6.5.2. Prosedur penumbuhan probiotika
a. Probiotika pengurai pupuk organik sebelum dimasukkan ke tambak
Diperlukan untuk menumbuhkan fitoplankton secara cepat dan stabil
miminum hingga 7 hari, komposisi pupuk dan probiotika yang diberikan adalah
sbb :
• Dedak sebagai sumber karbohidrat, selulosa dan silikat
• Gula/tetes tebu sebagai sumber CO2
• Protein tepung ikan/Urea/Pakan BS sebagai sumber nitrogen dan
karbon (C) sebagai penyusun protein sel probiotika
• Bakteri biakan (Baccillus atau Nitrobacter atau Nitrosomonas)

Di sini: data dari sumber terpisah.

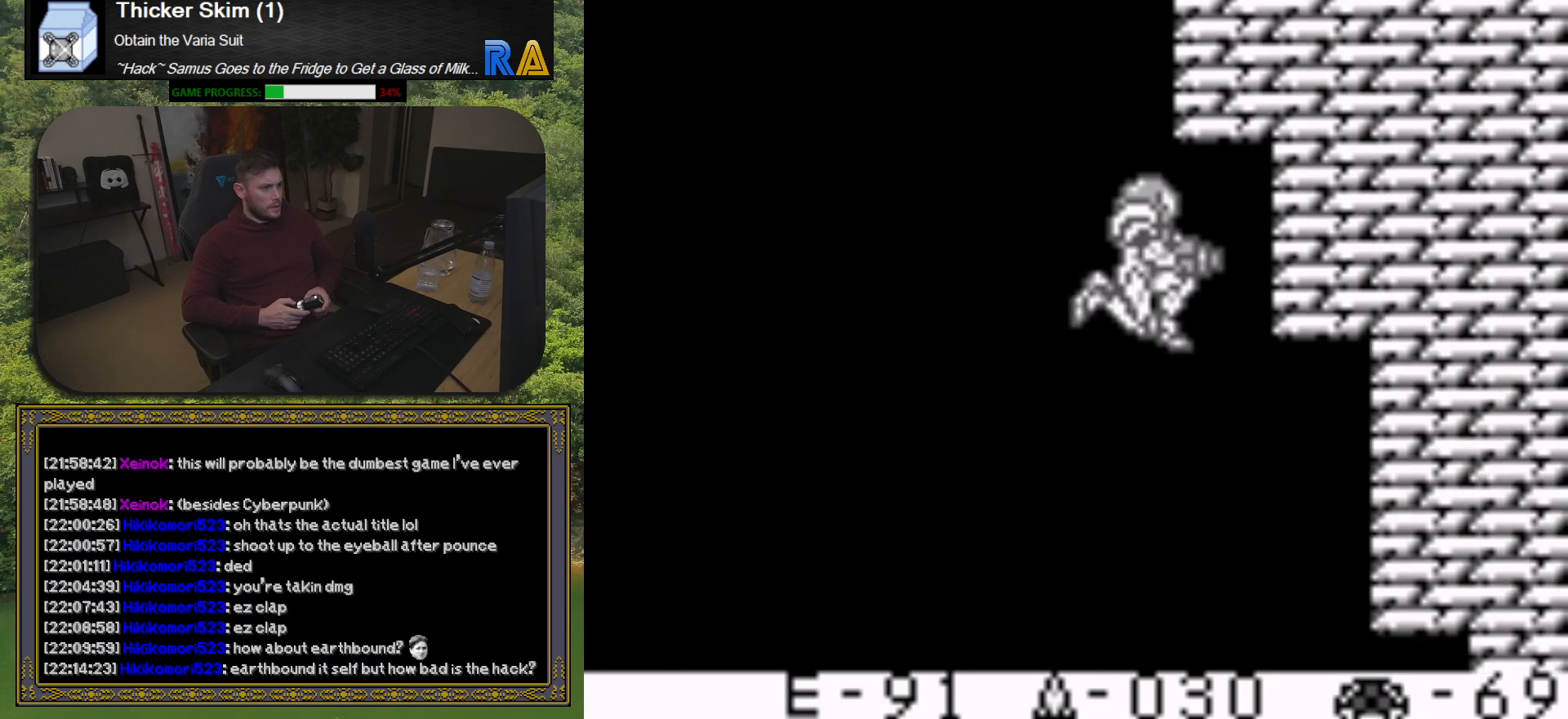
{"buttons": ["DPAD_RIGHT"], "button_events": [[500, "A", "up"]]}
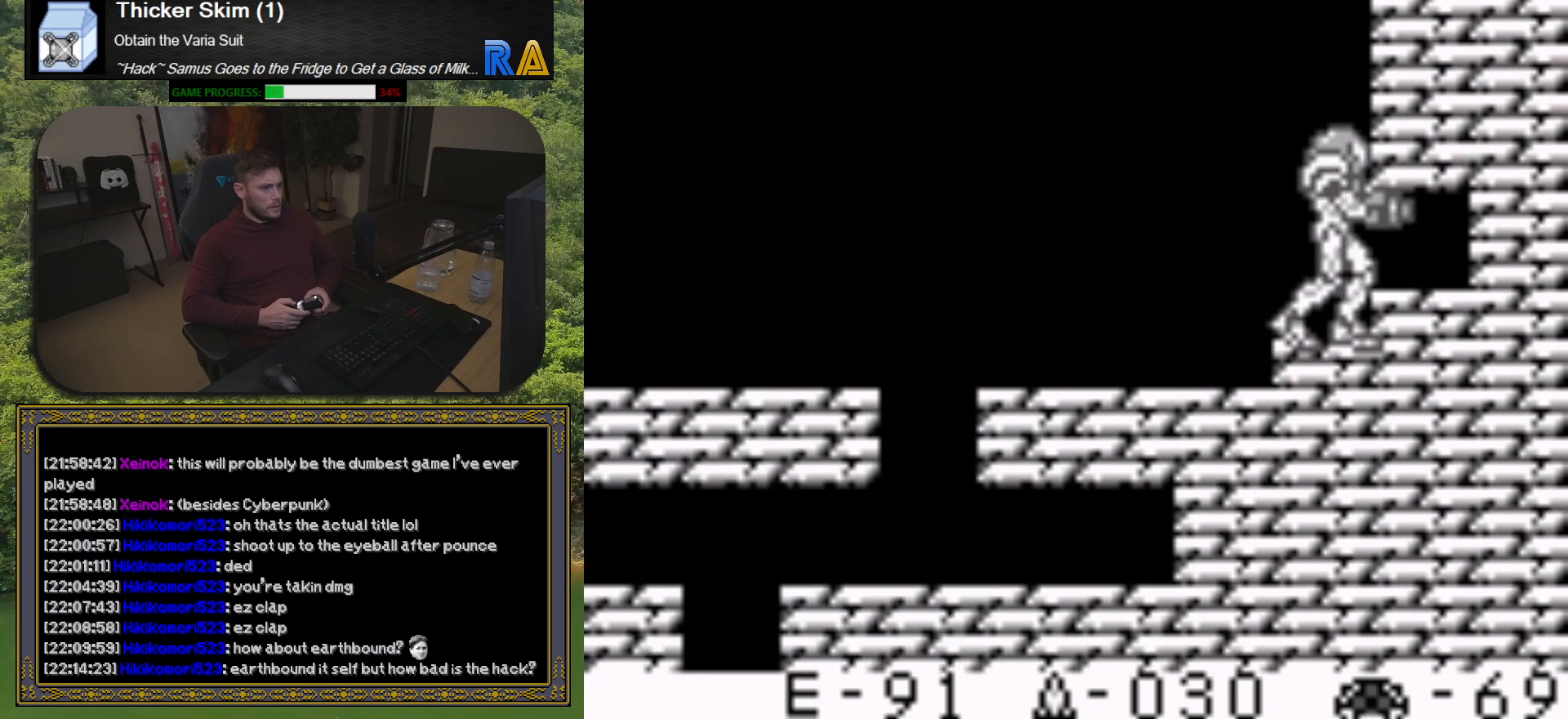
{"buttons": ["DPAD_DOWN"], "button_events": [[33, "DPAD_RIGHT", "up"], [267, "DPAD_DOWN", "down"], [333, "DPAD_DOWN", "up"], [433, "DPAD_DOWN", "down"]]}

• Aerasi/ pengadukan agar proses berlangsung secara aerobik
b. Probiotika pengurai limbah organik di dalam tambak
• Bakteri fotosintetik bakteri Chtinioclastic, Lipolitic, Cellullolityc,
proteolitic bacteria.
• Molase sebagai sumber Karbon
• Tepung ikan sebagai sumber protein
• Zeolite sebagai pemberat dan pori-pori penyerap bakteri
• Pengadukan tanpa aerasi karena bakteri aerobik fakultatif
c. Probiotika yang membantu pencernaan pakan buatan di dalam tubuh udang
• Bakteri Lactobaccillus
• Gula dan air sebagai medium pertumbuhan
• Tepung ikan sebagai sumber protein
• Kanji sebagai medium pengikat untuk dilapisi di pakan (pelet)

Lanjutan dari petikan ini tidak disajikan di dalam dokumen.